Other initiatives include:

• Rewarding and incentivising employers who successfully bring furloughed staff back through a new Jobs Retention Bonus Scheme. To encourage employers to keep their employees on, the Government intents to introduce the Jobs Retention Bonus Scheme, a one-off payment of £1,000 to the business for every employee who was furloughed previously and who is successfully kept on continuously until January. Its message to business is: if you stand by your employee, we will stand by you.

• Helping businesses meet the costs of keeping their staff on their books throughout the coronavirus outbreak. The Coronavirus Job Retention Scheme allows firms to furlough workers, with the Government paying 80 per cent of employees’ salaries, up to £2,500 a month until the end July, at which point the scheme will continue until August but with employees asked to contribute towards some of the salary costs, alongside Government. The scheme has already supported 8.4 million jobs, at a value of £15 billion.

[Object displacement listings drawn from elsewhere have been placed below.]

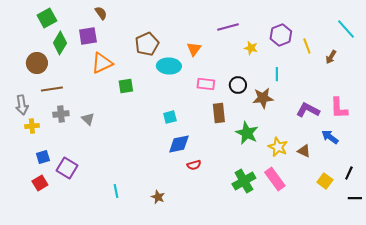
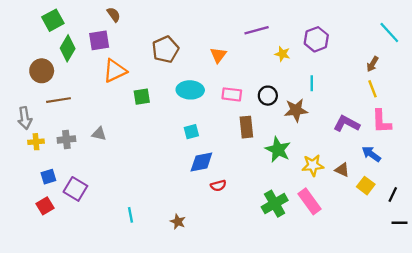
yellow line: (307, 46) -> (372, 89), moved
cyan ellipse: (169, 66) -> (190, 90), moved
gray cross: (61, 114) -> (66, 139), moved
gray triangle: (88, 119) -> (99, 134), turned -32
yellow star: (278, 147) -> (313, 165), turned -30
yellow square: (325, 181) -> (366, 186), moved

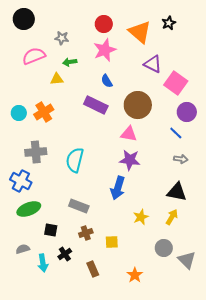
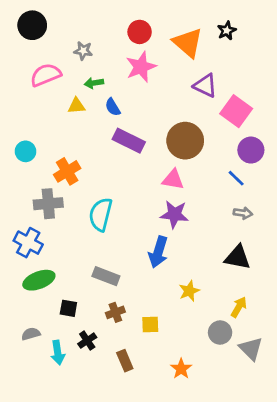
blue semicircle: (107, 81) -> (113, 107), moved
orange cross: (44, 112) -> (67, 171), moved
yellow arrow: (172, 217) -> (239, 307), moved

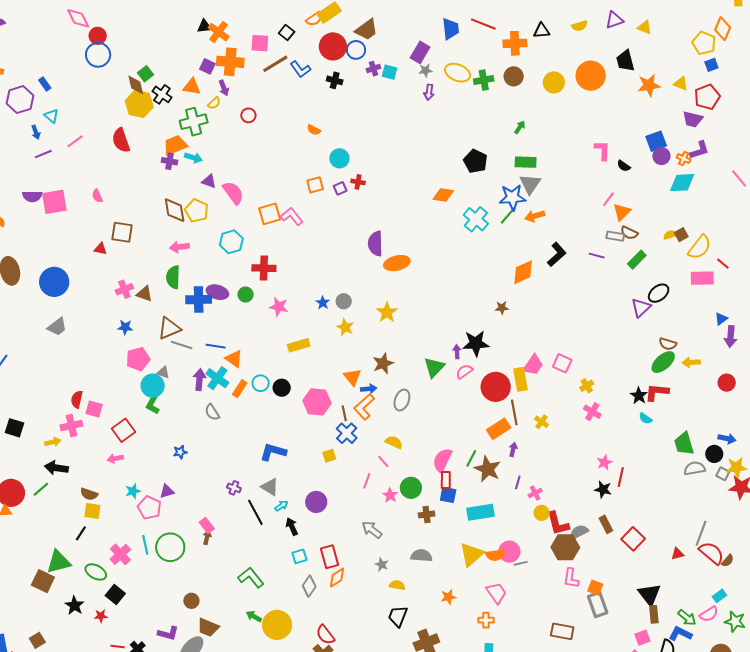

• Launching the Self-Employed Income Support Scheme, to ensure people who work for themselves are getting the support they need. The Government will pay self-employed people who have been adversely affected by coronavirus a grant worth 80 per cent of their average monthly profits over the last three years, up to £2,500 a month, for three months. A second grant is available covering March to August, available at 70 per cent of average monthly profits.

• Making grants available for the industries and small businesses which have been hardest hit by the coronavirus outbreak. The Government is providing grants of £10,000 or £25,000 to businesses in the retail, hospitality and leisure sectors and which occupy properties with a rateable value of less than £51,000.

• Offering a 12-month business rates holiday for sectors which are struggling with cashflow issues. All eligible businesses in the retail, hospitality and leisure sectors, as well as nurseries, estate agents and bingo halls, will pay no businesses rates from 12 months, from April 1 2020.

• Providing Bounce Back Loans to ensure businesses are able to get access to financial support as quickly as possible. Any smaller business experiencing financial difficulties because of coronavirus can apply for a loan of up to £50,000, which is 100 per cent guaranteed by Government for the first 12 months – during which time no repayments will need to be made. Loans reach bank accounts within days of an application being made. More than one million loans have now been approved, worth over £30 billion.

• Setting up the Coronavirus Business Interruption Loan Scheme to help companies that need access to cash. Any viable business with a turnover of up to £45 million can apply for a loan of up to £5 million, and the Government has banned lenders from requesting personal guarantees for loans under £250,000. A Coronavirus Large Business Interruption Loan Scheme is also available to provide loans of up to £25 million and £50 million for companies with a turnover above £45 million.